Женщина помогла Вильяре поправить подушку, поклонилась и вышла.
— Что за дела, что нельзя говорить при непосвящённых? — спросила колдунья, разом настораживаясь.
— При посвящённых тоже нельзя, — уточнил Альдира. — Только между нами двоими.
— Я вся внимание, о мудрый Альдира!
— Вильяра, я знаю, с тех пор, как ты очнулась, ты беседуешь не только вслух и не только с Талари. Телом ты пребываешь здесь, а мыслью — в угодьях своего клана. Ты убедила Стиру отсрочить посвящение кузнеца Лембы и призвала второго колдуна, которого отметил твой предшественник. Стира сейчас обучает их обоих и ещё двоих одарённых подростков. Наверняка ты переговорила с ними со всеми.
— Да, я говорила с ними, в этом нет тайны. Я пока слишком быстро устаю от безмолвной речи, но мне скучно. Я болтаю со многими охотниками своего клана и с некоторыми мудрыми. Что беспокоит тебя, о мудрый Альдира? О чём, по-твоему, мне нельзя говорить ни с кем, кроме тебя?
— Вильяра, скажи-ка мне, где бы ты искала своего Нимрина? Если б знала, что он жив и не покинул Голкья?
Зрачки Вильяры расширились, тревожно взблеснули:
— Альдира, ты же сказал мне, что Нимрин не вышел из круга!
— Амулеты, которые он зачаровал для нас, потеряли силу, поэтому сначала я решил, что он погиб.
— Но?
— Никто не видел его после песни Равновесия, однако из круга он, похоже, всё-таки вышел.

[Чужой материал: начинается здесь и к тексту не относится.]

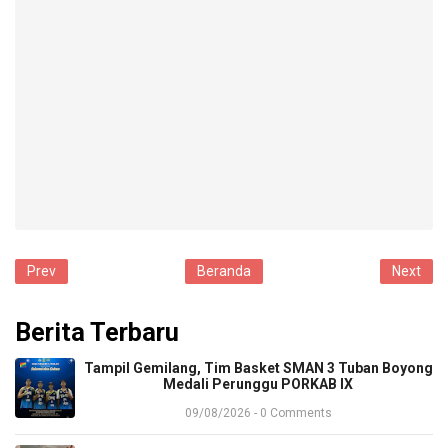
Prev
Beranda
Next
Berita Terbaru
​Tampil Gemilang, Tim Basket SMAN 3 Tuban Boyong
Medali Perunggu PORKAB IX
09/08/2026 - 0 Comments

Только никто не знает, куда. Ты пробовала звать его безмолвной речью?
— А ты?
— О истинная воспитанница старого прошмыги! — воскликнул Альдира. — Я пробовал. Глухая тишина, однако не холод.
— И у меня то же самое, — с видимой неохотой подтвердила Вильяра. — То есть, мне тоже кажется, что Нимрин жив и не покинул Голкья. Но на безмолвную речь он не отвечает.
— А как тебе показалось: он не отвечает или не слышит нас?
— Не знаю. Он не настолько искусен в мысленных беседах, чтобы закрываться нарочно. Возможно, у него совсем нет колдовской силы… А если вспомнить прошлые песни… Вот скажи-ка, Наритьяра Младший сохранил дар?
— Наритьяра — сохранил. Но возвращаюсь на старый след: где бы ты стала искать этого Иули? Если представить, что после песни он лишился дара и прячется?
— Ну, смотря, от кого и зачем он решил спрятаться. Сам подумай, Альдира, зачем ему таиться от меня или от тебя? После того, как мы клялись ему своими сердцами?
— Наша клятва имела срок: до песни Равновесия.
— Ну, я-то ему наобещала всякого ещё раньше. И до сих пор не исполнила. Ты знаешь, я рассказывала… То есть, я уверена, что Нимрину, если он в здравом уме, прятаться от меня незачем. А вот от тебя, Альдира… Даже мне пока не ясно, насколько прочна твоя власть в Совете? И чего ты, временный глава, взыскуешь для Голкья?